## [Directive]
Repeat every line of the records below word for word, without changing anything.

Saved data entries
────────

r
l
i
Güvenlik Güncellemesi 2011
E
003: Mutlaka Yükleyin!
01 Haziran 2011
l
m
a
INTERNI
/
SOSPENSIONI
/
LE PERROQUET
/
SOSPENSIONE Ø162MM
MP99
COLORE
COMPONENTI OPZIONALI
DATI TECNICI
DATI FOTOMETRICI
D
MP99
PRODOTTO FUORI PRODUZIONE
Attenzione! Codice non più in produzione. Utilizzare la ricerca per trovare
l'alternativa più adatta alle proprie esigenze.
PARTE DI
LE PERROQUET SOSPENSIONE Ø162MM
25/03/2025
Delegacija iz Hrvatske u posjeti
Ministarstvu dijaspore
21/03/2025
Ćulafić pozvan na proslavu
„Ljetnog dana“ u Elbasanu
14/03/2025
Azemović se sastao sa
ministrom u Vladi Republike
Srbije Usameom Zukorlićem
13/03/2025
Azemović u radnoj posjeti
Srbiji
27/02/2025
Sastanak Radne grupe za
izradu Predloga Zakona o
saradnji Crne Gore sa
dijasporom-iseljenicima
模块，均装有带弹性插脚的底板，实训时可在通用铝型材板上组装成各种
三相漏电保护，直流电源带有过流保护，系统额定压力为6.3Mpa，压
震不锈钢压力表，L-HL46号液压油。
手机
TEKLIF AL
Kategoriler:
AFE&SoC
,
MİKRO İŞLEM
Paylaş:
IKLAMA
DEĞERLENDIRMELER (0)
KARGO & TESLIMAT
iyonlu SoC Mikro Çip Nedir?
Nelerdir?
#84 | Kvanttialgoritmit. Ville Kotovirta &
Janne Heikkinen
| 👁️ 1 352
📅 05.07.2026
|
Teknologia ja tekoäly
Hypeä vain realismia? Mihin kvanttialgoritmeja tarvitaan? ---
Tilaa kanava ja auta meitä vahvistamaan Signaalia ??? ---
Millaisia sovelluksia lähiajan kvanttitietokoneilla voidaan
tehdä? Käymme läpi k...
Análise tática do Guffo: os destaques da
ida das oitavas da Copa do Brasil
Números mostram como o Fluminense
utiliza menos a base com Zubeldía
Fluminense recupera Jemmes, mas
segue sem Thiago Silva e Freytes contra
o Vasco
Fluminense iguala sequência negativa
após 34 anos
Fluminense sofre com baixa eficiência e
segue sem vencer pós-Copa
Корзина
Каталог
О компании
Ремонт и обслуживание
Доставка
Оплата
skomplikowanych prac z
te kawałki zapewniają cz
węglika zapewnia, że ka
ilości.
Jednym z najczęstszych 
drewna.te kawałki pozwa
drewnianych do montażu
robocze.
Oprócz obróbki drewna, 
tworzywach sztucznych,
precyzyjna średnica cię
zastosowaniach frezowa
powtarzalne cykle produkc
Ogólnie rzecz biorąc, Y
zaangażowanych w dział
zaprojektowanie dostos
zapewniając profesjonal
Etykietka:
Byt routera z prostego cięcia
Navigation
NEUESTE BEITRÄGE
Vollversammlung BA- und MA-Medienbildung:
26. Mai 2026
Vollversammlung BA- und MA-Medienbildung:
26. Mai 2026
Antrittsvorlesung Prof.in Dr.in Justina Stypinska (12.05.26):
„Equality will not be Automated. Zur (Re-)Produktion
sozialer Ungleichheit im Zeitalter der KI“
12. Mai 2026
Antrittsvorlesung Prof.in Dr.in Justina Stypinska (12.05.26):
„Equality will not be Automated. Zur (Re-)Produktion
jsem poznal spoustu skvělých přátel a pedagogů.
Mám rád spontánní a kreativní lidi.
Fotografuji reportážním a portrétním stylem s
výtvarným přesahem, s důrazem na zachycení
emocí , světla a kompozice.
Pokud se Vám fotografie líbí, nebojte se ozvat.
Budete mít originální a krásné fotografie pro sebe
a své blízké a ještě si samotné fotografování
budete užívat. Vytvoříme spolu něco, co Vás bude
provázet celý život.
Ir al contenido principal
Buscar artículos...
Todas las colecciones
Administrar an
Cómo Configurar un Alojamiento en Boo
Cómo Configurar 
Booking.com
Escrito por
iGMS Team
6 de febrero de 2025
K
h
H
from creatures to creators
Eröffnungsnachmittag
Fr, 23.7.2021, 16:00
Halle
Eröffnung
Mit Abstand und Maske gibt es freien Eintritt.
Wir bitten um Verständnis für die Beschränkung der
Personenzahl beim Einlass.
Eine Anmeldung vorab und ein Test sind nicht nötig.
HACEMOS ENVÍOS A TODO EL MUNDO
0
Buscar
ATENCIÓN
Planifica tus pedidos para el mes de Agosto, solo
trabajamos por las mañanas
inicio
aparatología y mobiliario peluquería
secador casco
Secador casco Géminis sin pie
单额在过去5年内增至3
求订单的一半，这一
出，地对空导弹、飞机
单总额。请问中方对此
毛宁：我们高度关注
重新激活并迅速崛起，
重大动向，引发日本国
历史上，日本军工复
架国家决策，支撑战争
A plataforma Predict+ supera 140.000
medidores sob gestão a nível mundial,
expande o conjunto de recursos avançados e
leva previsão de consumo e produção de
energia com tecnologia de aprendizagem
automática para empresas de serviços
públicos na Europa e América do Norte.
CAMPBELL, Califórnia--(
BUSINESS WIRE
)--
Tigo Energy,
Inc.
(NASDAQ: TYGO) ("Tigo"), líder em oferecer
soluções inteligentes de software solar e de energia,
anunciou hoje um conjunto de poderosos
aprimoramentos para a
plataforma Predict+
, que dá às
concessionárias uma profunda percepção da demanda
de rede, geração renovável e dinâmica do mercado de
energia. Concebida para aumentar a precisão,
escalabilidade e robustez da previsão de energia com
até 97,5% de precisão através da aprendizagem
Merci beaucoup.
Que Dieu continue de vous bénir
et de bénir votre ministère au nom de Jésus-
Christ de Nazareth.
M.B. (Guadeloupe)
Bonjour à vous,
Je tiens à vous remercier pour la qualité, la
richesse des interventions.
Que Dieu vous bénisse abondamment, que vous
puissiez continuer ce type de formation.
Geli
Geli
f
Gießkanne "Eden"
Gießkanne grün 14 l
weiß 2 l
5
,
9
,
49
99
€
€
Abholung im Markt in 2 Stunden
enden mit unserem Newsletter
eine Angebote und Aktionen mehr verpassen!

────────

## [Output of the exercise]
r
l
i
Güvenlik Güncellemesi 2011
E
003: Mutlaka Yükleyin!
01 Haziran 2011
l
m
a
INTERNI
/
SOSPENSIONI
/
LE PERROQUET
/
SOSPENSIONE Ø162MM
MP99
COLORE
COMPONENTI OPZIONALI
DATI TECNICI
DATI FOTOMETRICI
D
MP99
PRODOTTO FUORI PRODUZIONE
Attenzione! Codice non più in produzione. Utilizzare la ricerca per trovare
l'alternativa più adatta alle proprie esigenze.
PARTE DI
LE PERROQUET SOSPENSIONE Ø162MM
25/03/2025
Delegacija iz Hrvatske u posjeti
Ministarstvu dijaspore
21/03/2025
Ćulafić pozvan na proslavu
„Ljetnog dana“ u Elbasanu
14/03/2025
Azemović se sastao sa
ministrom u Vladi Republike
Srbije Usameom Zukorlićem
13/03/2025
Azemović u radnoj posjeti
Srbiji
27/02/2025
Sastanak Radne grupe za
izradu Predloga Zakona o
saradnji Crne Gore sa
dijasporom-iseljenicima
模块，均装有带弹性插脚的底板，实训时可在通用铝型材板上组装成各种
三相漏电保护，直流电源带有过流保护，系统额定压力为6.3Mpa，压
震不锈钢压力表，L-HL46号液压油。
手机
TEKLIF AL
Kategoriler:
AFE&SoC
,
MİKRO İŞLEM
Paylaş:
IKLAMA
DEĞERLENDIRMELER (0)
KARGO & TESLIMAT
iyonlu SoC Mikro Çip Nedir?
Nelerdir?
#84 | Kvanttialgoritmit. Ville Kotovirta &
Janne Heikkinen
| 👁️ 1 352
📅 05.07.2026
|
Teknologia ja tekoäly
Hypeä vain realismia? Mihin kvanttialgoritmeja tarvitaan? ---
Tilaa kanava ja auta meitä vahvistamaan Signaalia ??? ---
Millaisia sovelluksia lähiajan kvanttitietokoneilla voidaan
tehdä? Käymme läpi k...
Análise tática do Guffo: os destaques da
ida das oitavas da Copa do Brasil
Números mostram como o Fluminense
utiliza menos a base com Zubeldía
Fluminense recupera Jemmes, mas
segue sem Thiago Silva e Freytes contra
o Vasco
Fluminense iguala sequência negativa
após 34 anos
Fluminense sofre com baixa eficiência e
segue sem vencer pós-Copa
Корзина
Каталог
О компании
Ремонт и обслуживание
Доставка
Оплата
skomplikowanych prac z
te kawałki zapewniają cz
węglika zapewnia, że ka
ilości.
Jednym z najczęstszych 
drewna.te kawałki pozwa
drewnianych do montażu
robocze.
Oprócz obróbki drewna, 
tworzywach sztucznych,
precyzyjna średnica cię
zastosowaniach frezowa
powtarzalne cykle produkc
Ogólnie rzecz biorąc, Y
zaangażowanych w dział
zaprojektowanie dostos
zapewniając profesjonal
Etykietka:
Byt routera z prostego cięcia
Navigation
NEUESTE BEITRÄGE
Vollversammlung BA- und MA-Medienbildung:
26. Mai 2026
Vollversammlung BA- und MA-Medienbildung:
26. Mai 2026
Antrittsvorlesung Prof.in Dr.in Justina Stypinska (12.05.26):
„Equality will not be Automated. Zur (Re-)Produktion
sozialer Ungleichheit im Zeitalter der KI“
12. Mai 2026
Antrittsvorlesung Prof.in Dr.in Justina Stypinska (12.05.26):
„Equality will not be Automated. Zur (Re-)Produktion
jsem poznal spoustu skvělých přátel a pedagogů.
Mám rád spontánní a kreativní lidi.
Fotografuji reportážním a portrétním stylem s
výtvarným přesahem, s důrazem na zachycení
emocí , světla a kompozice.
Pokud se Vám fotografie líbí, nebojte se ozvat.
Budete mít originální a krásné fotografie pro sebe
a své blízké a ještě si samotné fotografování
budete užívat. Vytvoříme spolu něco, co Vás bude
provázet celý život.
Ir al contenido principal
Buscar artículos...
Todas las colecciones
Administrar an
Cómo Configurar un Alojamiento en Boo
Cómo Configurar 
Booking.com
Escrito por
iGMS Team
6 de febrero de 2025
K
h
H
from creatures to creators
Eröffnungsnachmittag
Fr, 23.7.2021, 16:00
Halle
Eröffnung
Mit Abstand und Maske gibt es freien Eintritt.
Wir bitten um Verständnis für die Beschränkung der
Personenzahl beim Einlass.
Eine Anmeldung vorab und ein Test sind nicht nötig.
HACEMOS ENVÍOS A TODO EL MUNDO
0
Buscar
ATENCIÓN
Planifica tus pedidos para el mes de Agosto, solo
trabajamos por las mañanas
inicio
aparatología y mobiliario peluquería
secador casco
Secador casco Géminis sin pie
单额在过去5年内增至3
求订单的一半，这一
出，地对空导弹、飞机
单总额。请问中方对此
毛宁：我们高度关注
重新激活并迅速崛起，
重大动向，引发日本国
历史上，日本军工复
架国家决策，支撑战争
A plataforma Predict+ supera 140.000
medidores sob gestão a nível mundial,
expande o conjunto de recursos avançados e
leva previsão de consumo e produção de
energia com tecnologia de aprendizagem
automática para empresas de serviços
públicos na Europa e América do Norte.
CAMPBELL, Califórnia--(
BUSINESS WIRE
)--
Tigo Energy,
Inc.
(NASDAQ: TYGO) ("Tigo"), líder em oferecer
soluções inteligentes de software solar e de energia,
anunciou hoje um conjunto de poderosos
aprimoramentos para a
plataforma Predict+
, que dá às
concessionárias uma profunda percepção da demanda
de rede, geração renovável e dinâmica do mercado de
energia. Concebida para aumentar a precisão,
escalabilidade e robustez da previsão de energia com
até 97,5% de precisão através da aprendizagem
Merci beaucoup.
Que Dieu continue de vous bénir
et de bénir votre ministère au nom de Jésus-
Christ de Nazareth.
M.B. (Guadeloupe)
Bonjour à vous,
Je tiens à vous remercier pour la qualité, la
richesse des interventions.
Que Dieu vous bénisse abondamment, que vous
puissiez continuer ce type de formation.
Geli
Geli
f
Gießkanne "Eden"
Gießkanne grün 14 l
weiß 2 l
5
,
9
,
49
99
€
€
Abholung im Markt in 2 Stunden
enden mit unserem Newsletter
eine Angebote und Aktionen mehr verpassen!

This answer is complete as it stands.